Magnetron sputtering of hard Cr–Al–N–O thin films

• Published in: Surface & coatings technology Vol. 203; no. 5; pp. 661 - 665
• Main Authors: Stüber, M., Albers, U., Leiste, H., Seemann, K., Ziebert, C., Ulrich, S.
• Format: Journal Article Conference Proceeding
• Language: English
• Published: Amsterdam Elsevier B.V 25.12.2008; Elsevier
• Subjects: Applied sciences; Cross-disciplinary physics: materials science; rheology; Exact sciences and technology; Magnetron sputtering; Materials science; Metals.
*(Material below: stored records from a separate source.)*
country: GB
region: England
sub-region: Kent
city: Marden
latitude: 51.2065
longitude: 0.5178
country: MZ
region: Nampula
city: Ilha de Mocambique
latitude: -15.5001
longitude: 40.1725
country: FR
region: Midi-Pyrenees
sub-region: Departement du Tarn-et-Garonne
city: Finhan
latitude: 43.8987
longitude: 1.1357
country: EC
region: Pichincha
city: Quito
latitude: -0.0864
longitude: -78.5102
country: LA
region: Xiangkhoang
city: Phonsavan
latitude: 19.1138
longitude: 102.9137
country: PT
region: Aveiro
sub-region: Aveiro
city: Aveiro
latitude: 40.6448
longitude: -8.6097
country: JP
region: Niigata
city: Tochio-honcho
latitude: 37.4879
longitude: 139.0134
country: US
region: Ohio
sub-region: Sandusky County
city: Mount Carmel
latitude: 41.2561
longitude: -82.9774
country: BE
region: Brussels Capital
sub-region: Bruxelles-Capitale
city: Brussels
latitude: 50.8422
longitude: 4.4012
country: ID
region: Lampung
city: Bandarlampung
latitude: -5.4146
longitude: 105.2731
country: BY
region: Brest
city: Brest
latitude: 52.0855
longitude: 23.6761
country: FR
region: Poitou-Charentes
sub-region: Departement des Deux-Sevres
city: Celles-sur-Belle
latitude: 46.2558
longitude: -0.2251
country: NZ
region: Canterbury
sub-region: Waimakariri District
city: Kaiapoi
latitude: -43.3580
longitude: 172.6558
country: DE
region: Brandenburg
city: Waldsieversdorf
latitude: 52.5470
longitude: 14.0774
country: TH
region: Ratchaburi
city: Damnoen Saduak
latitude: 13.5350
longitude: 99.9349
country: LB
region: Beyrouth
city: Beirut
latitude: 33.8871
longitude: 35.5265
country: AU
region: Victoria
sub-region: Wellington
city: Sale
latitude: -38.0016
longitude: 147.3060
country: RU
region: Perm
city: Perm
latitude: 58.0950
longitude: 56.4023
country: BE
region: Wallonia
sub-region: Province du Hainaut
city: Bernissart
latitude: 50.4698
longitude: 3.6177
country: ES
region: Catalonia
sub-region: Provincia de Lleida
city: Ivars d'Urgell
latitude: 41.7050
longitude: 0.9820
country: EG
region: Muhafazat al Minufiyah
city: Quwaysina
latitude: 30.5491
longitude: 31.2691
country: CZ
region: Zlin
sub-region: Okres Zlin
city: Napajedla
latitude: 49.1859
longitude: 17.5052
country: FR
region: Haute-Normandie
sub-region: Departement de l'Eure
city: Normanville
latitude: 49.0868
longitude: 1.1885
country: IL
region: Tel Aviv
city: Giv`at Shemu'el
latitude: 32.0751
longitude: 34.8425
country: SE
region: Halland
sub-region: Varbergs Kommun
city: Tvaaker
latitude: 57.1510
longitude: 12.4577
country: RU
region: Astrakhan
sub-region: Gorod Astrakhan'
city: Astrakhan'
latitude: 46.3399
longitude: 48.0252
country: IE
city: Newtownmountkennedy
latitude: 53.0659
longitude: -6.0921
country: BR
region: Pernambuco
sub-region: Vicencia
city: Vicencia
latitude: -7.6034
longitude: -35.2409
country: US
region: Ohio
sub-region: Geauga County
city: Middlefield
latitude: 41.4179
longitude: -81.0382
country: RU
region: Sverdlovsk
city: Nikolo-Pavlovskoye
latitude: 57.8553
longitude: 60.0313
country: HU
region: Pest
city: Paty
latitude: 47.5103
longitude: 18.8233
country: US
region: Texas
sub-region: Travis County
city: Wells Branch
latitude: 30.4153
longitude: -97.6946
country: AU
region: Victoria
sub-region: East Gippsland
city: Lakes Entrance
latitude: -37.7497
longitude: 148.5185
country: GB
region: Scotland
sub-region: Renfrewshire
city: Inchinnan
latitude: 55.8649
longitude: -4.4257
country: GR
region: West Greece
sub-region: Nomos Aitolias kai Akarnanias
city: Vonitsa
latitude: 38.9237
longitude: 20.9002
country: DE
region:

Metallurgy; Methods of deposition of films and coatings; film growth and epitaxy; Nanostructure; Oxynitride coatings; Physics; Production techniques; Surface treatment; Surface treatments; Nanostructure; Magnetron sputtering; Oxynitride coatings; Thin films; Magnetrons; Physical vapor deposition; Surface treatments; Nanostructures; Coatings; Sputtering
• ISSN: 0257-8972; 1879-3347
• DOI: 10.1016/j.surfcoat.2008.04.083

The design and synthesis of advanced wear resistant coatings combining metallic or covalent bonded hard materials and oxide phases in a novel metastable or nanocomposite thin film structure is an emerging new field of materials research. In this paper, the phase formation, microstructure evolution and correlation between the constitution, microstructure and growth conditions of magnetron-sputtered hard Cr–Al–N–O thin films are described. The deposition experiments were carried out with a Leybold Z 550 PVD machine following a combinatorial materials science based approach for the sputtering from a segmented target, composed of bulk ceramic CrAlN and Al 2O 3 pieces. In each experiment, six coatings of different composition, constitution and microstructure were obtained simultaneously by placing six substrate samples in individual positions relative to the target. Both non-reactive and reactive deposition processes (in a nitrogen/argon atmosphere) were applied. No substrate bias was used and the substrate temperature was kept constant below 200 °C. The constitution, microstructure and Vickers microhardness of the coatings is discussed in dependence of their chemical composition. While non-reactive deposition processes resulted in the growth of nanocrystalline thin films of moderate hardness but brittle character, the reactive deposition led to the growth of nanocrystalline coatings with high hardness (up to 2500 HV 0.05) and toughness.